### Passage to read:
>>>>
15. Since the earlier FSAP, the SFBC has issued circulars addressing a number of prudential areas such corporate governance, internal controls, large bank supervision, supervisory reporting, audit, audit companies, anti-money laundering and self-regulation. Five circulars relating to Basel II will enter into force on January 1, 2007 and cover credit, market, operational, capital adequacy disclosure and large exposures. Also, the Capital Adequacy Ordinance will enter into force at the same time. These guidelines, along with SFBC circulars issued prior to the 2001 FSAP (e.g., interest rate risk, outsourcing) and the SFBC-endorsed guidelines from the Swiss Bankers Association, generally address BCP essential criteria.

16. Swiss banks will be subject to modified versions of Basel II. Switzerland incorporates all of the approaches in Basel II and the three pillars into its regulation. The authorities reported that advanced approaches to operational (AMA), credit (A-IRB), and market risk are being adopted from Basel II in unmodified form. The advanced approaches will be used by the two large Swiss banks and a few of the larger banks, while the rest of the sector will adopt the simpler approaches. The effective date for the advanced approaches is January 1, 2008.

17. Most other Swiss banks will apply the simpler approaches to measuring risk under Basel II. The effective date for implementation of these approaches is January 1, 2007. Banks using the simpler approaches are given two choices: Swiss approach (SA-CH) or the international approach (SA-BIS). SA-CH is different from Basel II in certain credit risk weights, although operational risk calculation is the same under both approaches. SA-BIS is “Basel II pure,” with certain multipliers (greater than 1) for credit risk. The multipliers were added as the SFBC determined through an impact study 5 that the “Basel II pure” calculation resulted in less capital than under the SA-CH, particularly for banks active in traditional lending businesses (cantonal, regional, and Raiffeisen banks). The multipliers were therefore chosen to ensure that, on average, capital requirements under Basel II would not be lower than Basel I requirements. The impact study also indicated that banks active primarily in asset management, investment advisory or trading services would have an increase in required capital, due to the new operational risk charge.
<<<<
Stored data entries
>>>>
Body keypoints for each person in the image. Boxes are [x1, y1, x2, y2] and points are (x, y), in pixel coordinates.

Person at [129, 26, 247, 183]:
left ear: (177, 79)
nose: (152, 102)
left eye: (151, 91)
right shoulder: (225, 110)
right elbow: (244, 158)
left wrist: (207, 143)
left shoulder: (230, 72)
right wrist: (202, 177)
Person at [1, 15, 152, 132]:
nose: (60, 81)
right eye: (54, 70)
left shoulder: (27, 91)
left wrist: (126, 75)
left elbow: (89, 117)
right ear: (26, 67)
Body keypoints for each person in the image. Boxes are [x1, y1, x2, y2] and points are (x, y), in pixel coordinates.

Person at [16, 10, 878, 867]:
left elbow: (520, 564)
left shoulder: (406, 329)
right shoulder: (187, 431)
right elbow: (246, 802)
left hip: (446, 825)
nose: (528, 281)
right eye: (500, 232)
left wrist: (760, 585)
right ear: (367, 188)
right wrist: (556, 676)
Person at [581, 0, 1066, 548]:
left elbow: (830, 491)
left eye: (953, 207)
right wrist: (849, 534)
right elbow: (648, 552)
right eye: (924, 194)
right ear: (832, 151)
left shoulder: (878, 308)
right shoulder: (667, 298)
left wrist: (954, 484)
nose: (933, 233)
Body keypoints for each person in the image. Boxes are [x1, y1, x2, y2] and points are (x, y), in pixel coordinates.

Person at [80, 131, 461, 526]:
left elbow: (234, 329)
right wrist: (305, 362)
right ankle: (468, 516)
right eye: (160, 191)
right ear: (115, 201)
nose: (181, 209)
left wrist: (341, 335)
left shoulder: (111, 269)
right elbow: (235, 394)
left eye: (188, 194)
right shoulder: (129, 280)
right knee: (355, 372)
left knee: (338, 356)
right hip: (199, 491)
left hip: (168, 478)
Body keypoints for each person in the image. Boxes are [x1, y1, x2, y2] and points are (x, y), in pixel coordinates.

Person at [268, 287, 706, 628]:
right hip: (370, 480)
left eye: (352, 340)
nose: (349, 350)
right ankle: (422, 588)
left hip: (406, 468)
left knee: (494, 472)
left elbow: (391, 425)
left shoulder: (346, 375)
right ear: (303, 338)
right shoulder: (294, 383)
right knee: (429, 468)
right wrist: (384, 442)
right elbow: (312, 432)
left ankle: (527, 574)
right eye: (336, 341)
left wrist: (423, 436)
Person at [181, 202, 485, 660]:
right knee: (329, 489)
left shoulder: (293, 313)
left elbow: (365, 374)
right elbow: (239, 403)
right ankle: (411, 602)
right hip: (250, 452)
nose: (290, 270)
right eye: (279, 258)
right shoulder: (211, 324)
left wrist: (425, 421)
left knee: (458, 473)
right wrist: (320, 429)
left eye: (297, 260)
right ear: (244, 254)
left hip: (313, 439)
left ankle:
<<<<
### Work request 1:
According to the passage on Swiss bank supervision, on what date do the advanced approaches under Basel II take effect?
### Work request 2:
Continue the passage on Swiss bank supervision and Basel II from its final sentence.

### Answer space 1:
January 1, 2008.

### Answer space 2:
18. The Swiss capital requirement (both under Basel I and Basel II) is effectively higher than the 8 percent requirement. In practice, the SFBC expects banks to hold 20 percent additional capital, or total capital to risk weighted assets ratio of 9.6 percent. If a bank falls below the 20 percent threshold, the bank is placed under closer supervision by the SFBC, and is required to raise its capital adequacy ratio back to above the 20 percent threshold. This buffer is applied to all banks under Basel I and will continue to apply under Basel II above the pillar I requirements.

19. There is the question whether an additional capital charge should apply to the two large banks after the adoption of Basel II. The additional charge should consider the specific risks in the banks’ operations that are not adequately covered in Pillar I requirements of Basel II, and the systemic importance of the banks to the Swiss economy and financial system. In view of their size and importance, serious financial problems in the two large banks would have significant implications for the Swiss economy and its reputation as a financial center. For the large banks, Pillar II capital requirements should be thoroughly evaluated and considered. These need to be re-assessed on an annual basis for each bank to reflect the institution specific risk profile and supervisory/regulatory concerns. The approach could require the SFBC to intensify its oversight, particularly in market risk and would provide flexibility in the capital charges to keep up with the banks’ changing risk profile.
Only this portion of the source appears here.